17. Adjust your white balance
Setting your camera’s white balance to auto, will allow the camera to set the colour tones in your image according to the time of day. Should you wish to have bright blue skies, you can set your white balance to “fluorescent”. Alternatively, set your white balance to “shade” to achieve a warm orange overall tone to your image.
18. Embrace all types of weather
After the rain has stopped while the sky is still over cast, take out your macro lens and take some close shots of the foliage on trees or even on the ground. The rain makes the colors appear rich and saturated, and the water droplets hanging off leaves and flowers, make for beautiful shots.
Right after, or just before the rain starts is also a wonderful time to capture the beautiful colors of the clouds in shades of white, blues and greys. Look out for sun rays peeking through the clouds, giving you a wonderful chance to capture a dramatic scene.
Foggy days and low cloud days give soft diffused light, to get that soft dreamy look, get up to a high vantage point above the fog and clouds and shoot downwards..
19. Shoot details
When shooting flowers, get low to the level of the flower, or even lower for an interesting perspective.
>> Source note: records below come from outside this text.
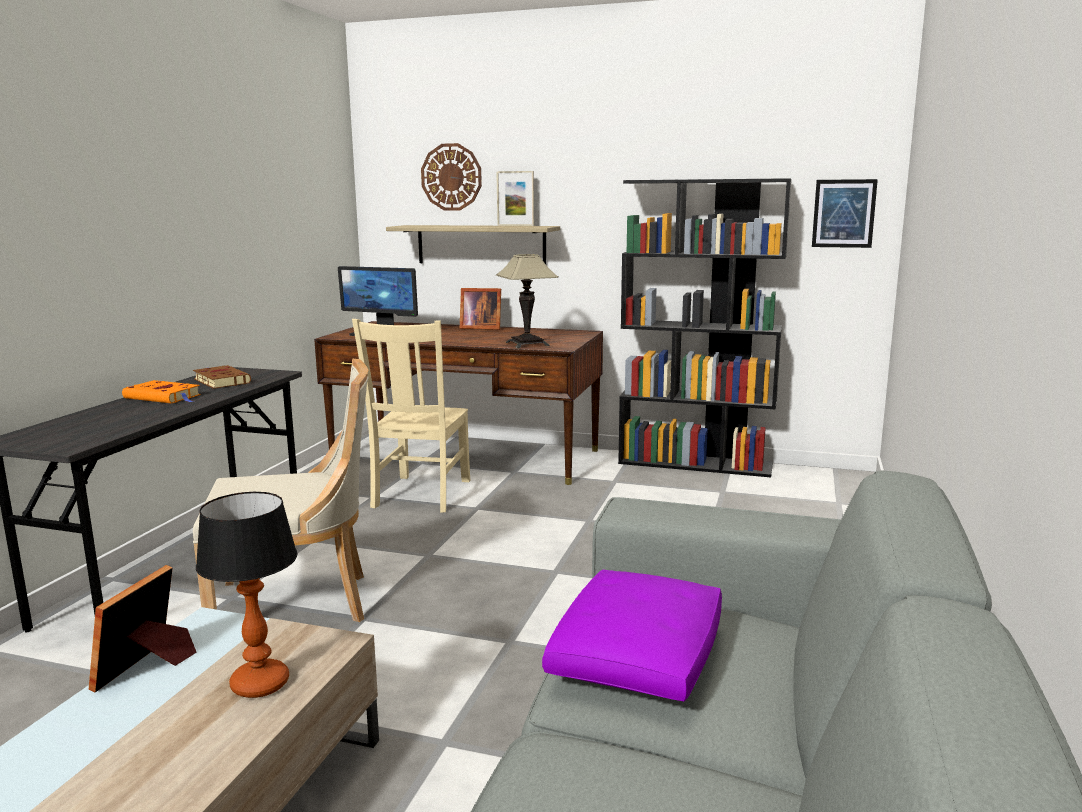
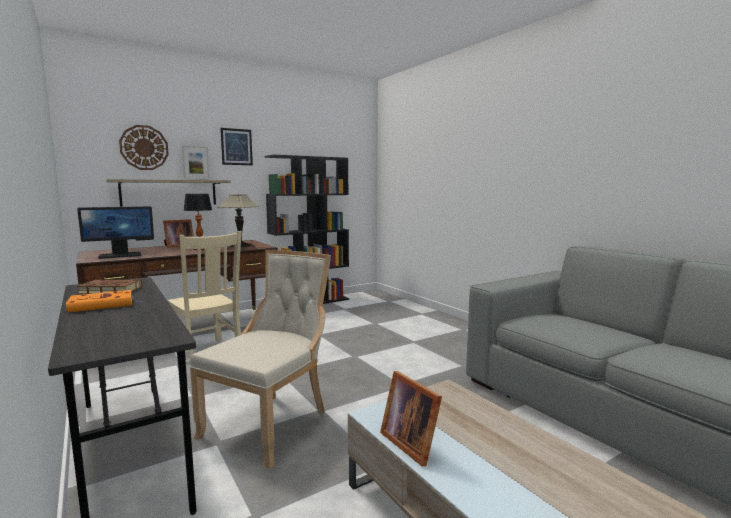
camera: 50 degrees left, 5 degrees down
(259, 685) = (472, 415): table lamp -> table lamp (200, 249)
(637, 657) = (570, 330): purple pillow -> none
(843, 213) = (357, 175): picture -> picture (236, 147)

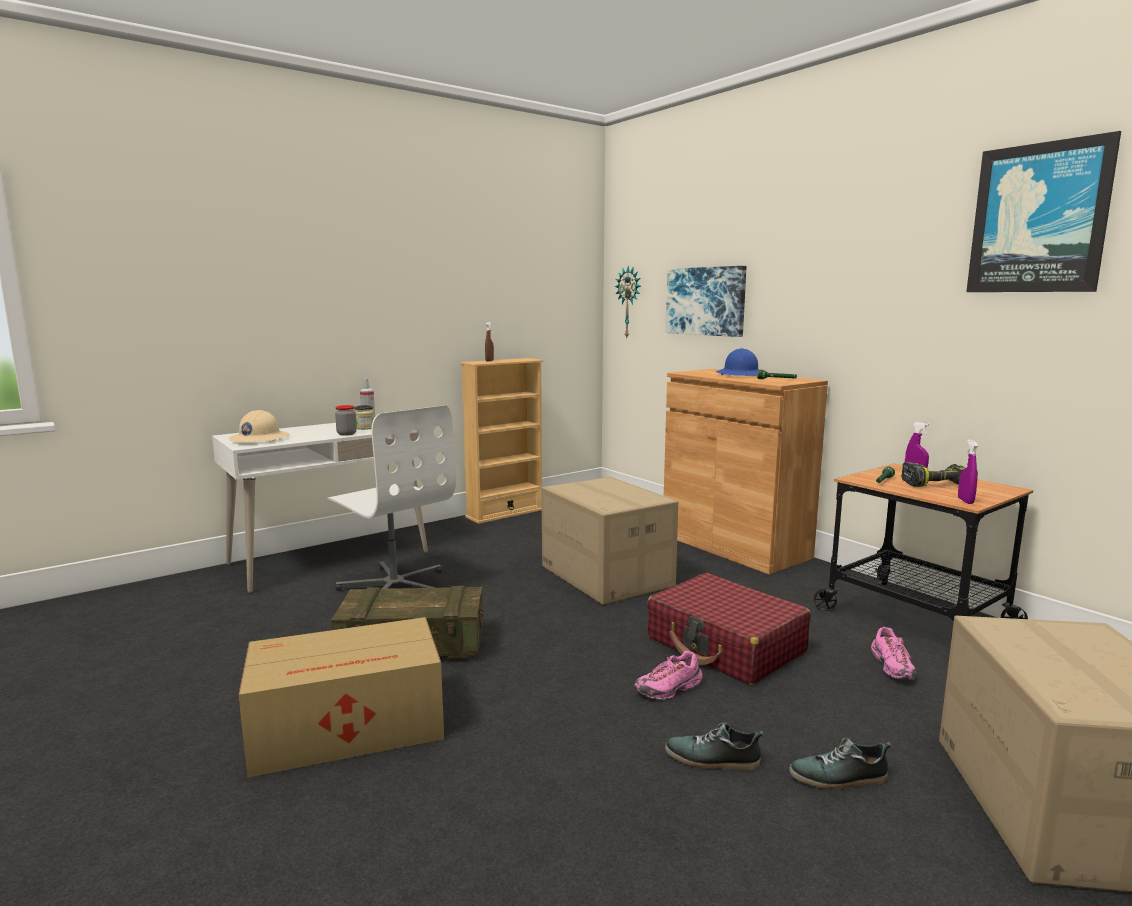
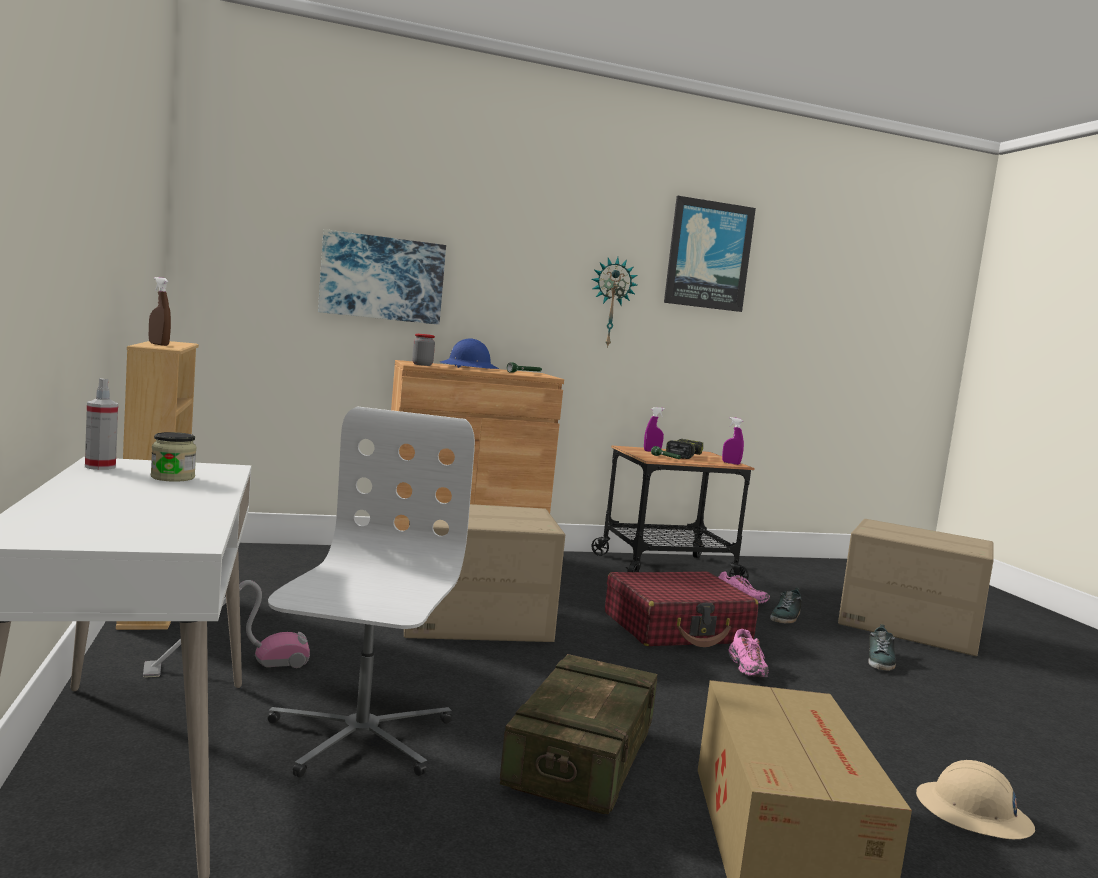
camera: 70 degrees left, 5 degrees down
(259, 439) = (127, 528): beige hard hat -> beige hard hat (973, 813)
(346, 434) = (213, 490): jar -> jar (422, 365)
(394, 586) = (359, 735): white office chair -> white office chair turned 60 degrees counterclockwise
(449, 544) = (228, 665): none -> vacuum cleaner
(629, 302) = (235, 263): wall clock -> wall clock (611, 302)
(712, 759) = (857, 687): shoe -> shoe (786, 617)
Shoot so that the flowers are backlit, with the sun shining thru the translucent petals.
20. Get tack sharp images
Shooting a large landscape scene poses the question of where to focus, to achieve back to front sharpness.
- Avoid camera shake, by setting up your camera on a tripod.
- Set your aperture to F16 or higher this will ensure a maximum depth of field.
- Point the active focus point at 1/3 of the distance in your frame, this will give you the highest possible sharpness from that point all the way out to infinity.
- Press the shutter half way through to set focus, then change the focus switch on your lens from auto to manual.
- Recompose and press the shutter all the way down to take the shot.
21. Shoot beautiful sunsets
To capture a beautiful sunset at the beach
- Compose your image so as to include the sand, or rocks at the edge of the water, this is your foreground with the setting sun as your middle ground, and the sky and clouds as the background.
- To avoid underexposing the scene, exclude the sun from your frame before focusing
- Set your focal point third way into the frame
- Press your shutter halfway, then set the lens to manual focus
- Recompose the shot with the sun in the frame and proceed to take the shot.
22. Shoot silky smooth waterfalls
One way to capture the effect of silky smooth water is by setting up your camera, for a long exposure.
- To avoid camera shake, during the long exposure, set up your camera on a tripod..
- Leaving the shutter open for a long period of time, will let in a great deal of light, which will result in your image being blown out/overexposed. To avoid this schedule your shoot at sunrise, sunset or an overcast day.
- For a noise free image, set your ISO to the lowest possible on your camera model, between 50 and 200.
- Set your exposure time/shutter speed between 1 to 6 seconds long
- set your aperture to F16 to 32 depending on your lens, this will ensure sharpness throughout the image.
23. Use a wide angle lens
Here are some of the advantages of using a Wide-angle lens:
- Shooting expansive landscape scenes from a close distance.
- Having a greater depth of field than can be achieved with a zoom lens. That is to say more of the scene will be sharp and in focus
- Covering a broader view, therefore conveying a sense of wide open space.
- A wide Angle lens is also great for when you want to include some interesting elements in the foreground.
24. Use a Telephoto lens
While a Wide-angle lens can give the impression of increased distance between elements in the foreground and distant elements, a telephoto lens appears to compress perspective. Consider using a telephoto when you’re framing a shot of an object in the far distance. A Telephoto will allow you to simplify the scene by isolating your main subject and removing clutter.